In a setback for Obama, the White House announced yesterday its decision to delay health care rule requires companies to provide insurance to workers. The decision comes at a critical time in the overhaul of the administration of health care in the nation.
The mandate of the employer
Also called the "employer mandate", this specific provision requires companies with more than 50 workers provide coverage affordable and adequate insurance to employees. Those failing to do so is punishable by a fine of $ 2,000 per worker. The mandate will now take effect in January 2015, after the 2014 Congressional elections.
The employees should have to work 30 or more hours per week to be eligible for coverage, which was cited as a reason by some employers to simply reduce the number of employee hours worked per week.

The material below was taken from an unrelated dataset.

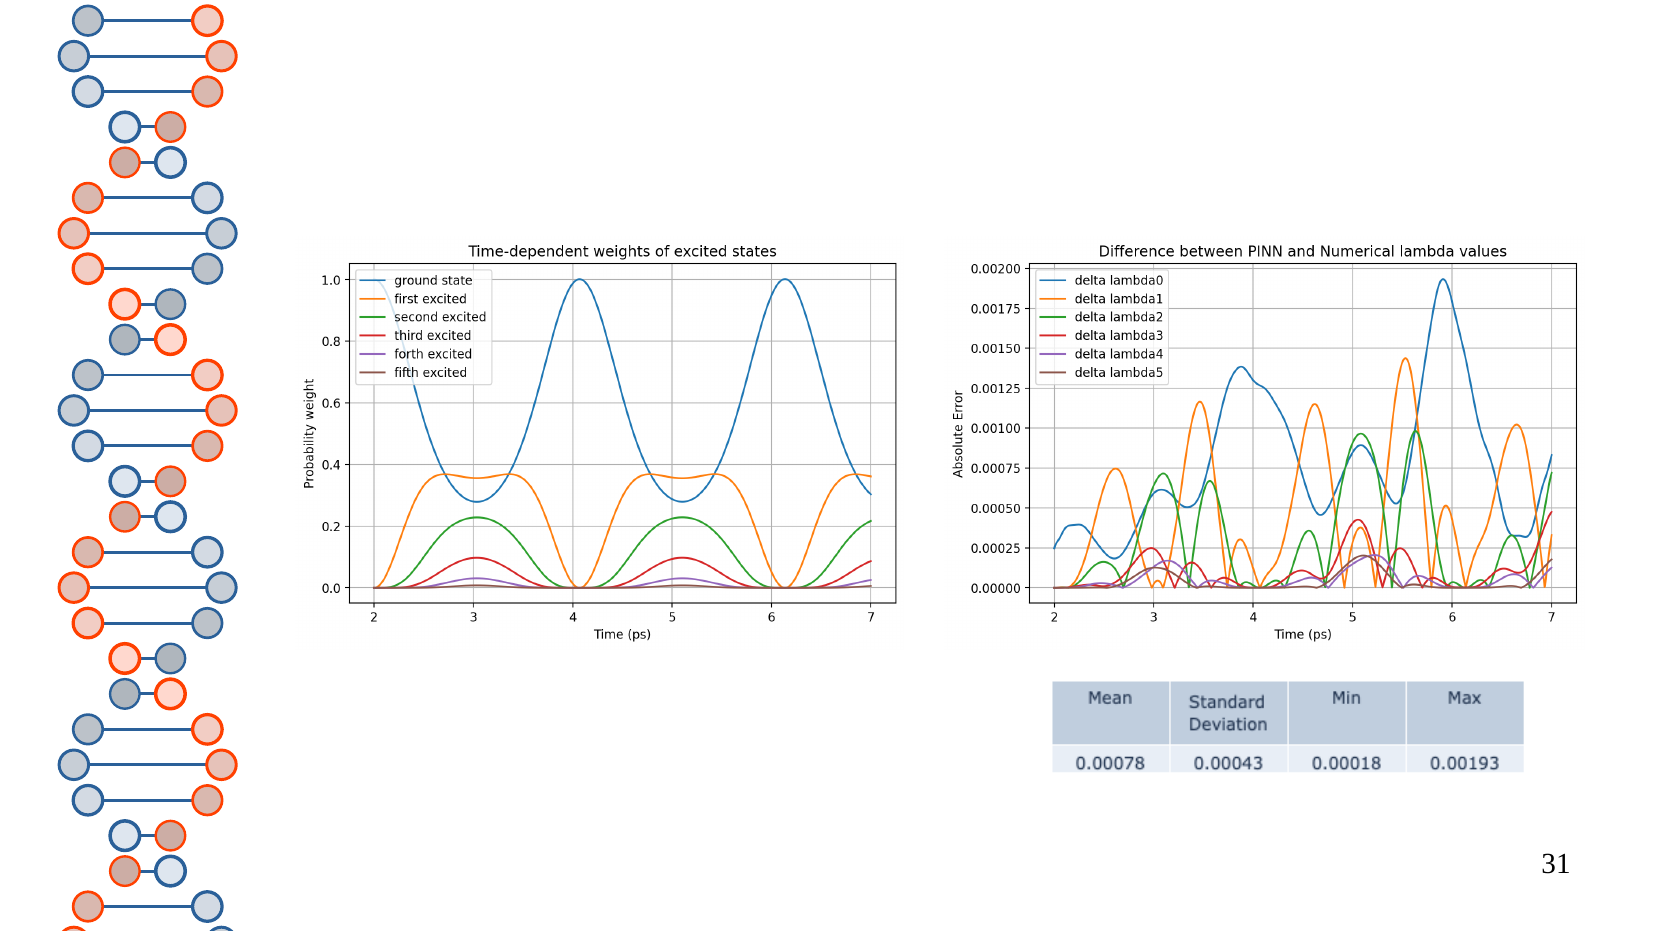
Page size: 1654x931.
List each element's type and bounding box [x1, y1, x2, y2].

picture [295, 236, 904, 650]
picture [944, 236, 1585, 650]
picture [1036, 665, 1542, 796]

White House maintains that the delay of the employer mandate will help reduce financial and regulatory burdens on businesses by allowing them more time to comply with the new law. This includes adapting monitoring systems and requirements that many companies, large and small, have expressed complaints about the reports.
What about the employees?
The decision to push back the employer's mandate may have an impact on some employees, like those who have received coverage under the reform of health care will be required to use the health insurance market.
federal tax subsidies will be available for eligible employees who make between 100 and 400 percent of the federal poverty level (FPL), which does not have an employer's coverage.
US Treasury will issue further details about the delay of this provision in a week.